1977 instrumental single by Richard Clayderman, composed by Paul de Senneville

"Ballade pour Adeline" (French for "Ballad for Adeline") is a 1977 instrumental by Richard Clayderman, composed by Paul de Senneville. Paul de Senneville composed the piece as a tribute to his newborn daughter, Adeline. As of 2020, worldwide sales of the recording have reached 22 million copies in 38 countries. It remains Clayderman's signature hit.

The French trumpeter Jean-Claude Borelly recorded his version in the early 1980s, which used the same instrumental backing track as the original recording.

Richard Clayderman performed a duet of the track with guitarist Francis Goya in 1999, and it was released on their studio album, Together. This recording also used the same backing track.

A new version of this piece was released on the Richard Clayderman studio album A Thousand Winds in 2007, to celebrate 30 years since the original release of "Ballade Pour Adeline." Clayderman was accompanied by a new string arrangement by Olivier Toussaint.

==History==
In 1976, Richard Clayderman (real name Philippe Pagès) received a telephone call from Olivier Toussaint, a well-known French record producer, who, with his partner, Paul de Senneville, was looking for a pianist to record a gentle piano ballad. Paul had composed this ballad as a tribute to his new born second daughter “Adeline”. The 23-year-old Philippe Pagès was auditioned along with 20 other hopefuls and, to his amazement, he got the job. "We liked him immediately", says Paul de Senneville, "His very special and soft touch on the keyboards combined with his reserved personality and good looks very much impressed Olivier Toussaint and me. We made our decision very quickly".

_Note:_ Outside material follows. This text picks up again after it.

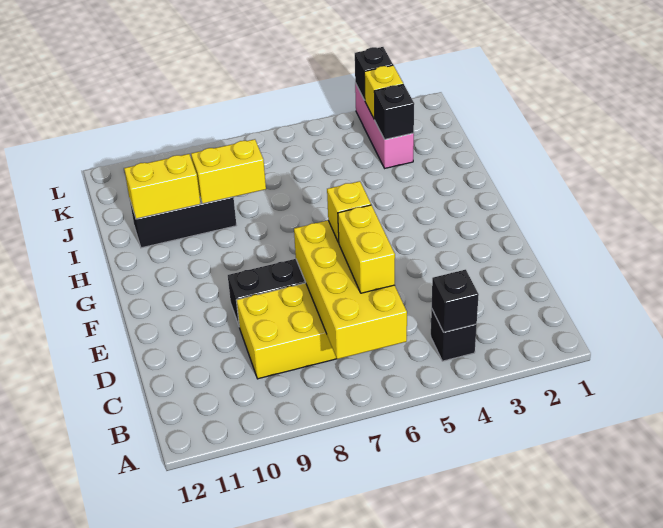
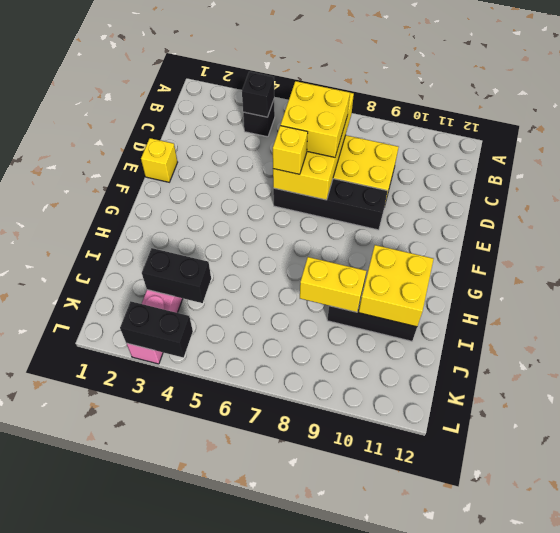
yellow brick C6:D6 level 3 -> yellow brick C6:D7 level 3
yellow brick I10:I11 level 2 -> yellow brick H10:I11 level 2
black brick J3 level 2 -> black brick J3:J4 level 2
yellow brick K3 level 2 -> yellow brick E1 level 1
black brick L3 level 2 -> black brick L3:L4 level 2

Philippe Pagès' name was changed to Richard Clayderman (he adopted his great-grandmother's last name to avoid mispronunciation of his real name outside France), and the single went on to sell 22 million copies in 38 countries. It was called "Ballade pour Adeline". Olivier Toussaint said: "When I signed him, I told him that if we sell 10,000 singles it will be marvellous, because it was disco at that time and we could not bet on such a ballad being a winner..... We could not imagine that it would be so big."

==Instrumentation==
Originally composed for piano solo. The Clayderman recording features an accompaniment consisting of strings, keyboard, guitar, bass guitar, and drums. This tune has sometimes been attempted on the guitar, too.

==Structure==
- 19 bars divided into three parts - A, B and A' (akin to extended binary)
- Part A ranges from bar 1 to 10, B from bar 11–16 and lastly A' from bar 17–19

===Phrasal structure===

- Introduction of two bars antecedent phrase (bar 3 to bar 6) consequent phrase (bar 7 to bar 10)
- B short (first part of bar 11) short (second part of bar 11) long (bar 12) short (first part of bar 13) short (second part of bar 13) long bar (bars 14-16)
- A' is simply a repetition of the antecedent phrase in A. It is played an octave higher.

=== Findings ===
The introduction mainly uses arpeggios to create the water imagery. The crescendo and decrescendo contribute to the contour of the piece. Lastly, the usage of semiquavers in the introduction quickens the pace of the piece, making it smooth and flow-like. The piece starts off sweetly with (I-IV-V7-I)x2. It is a simple T-PD-D-T style. Here the composer used the change in dynamics to emphasize the difference between antecedent and consequent phrase. Again, here the composer used semiquavers to add in different styles. To a certain extent the series of eight semiquavers may sound juxtaposing to the smooth/sweet mood created in the piece.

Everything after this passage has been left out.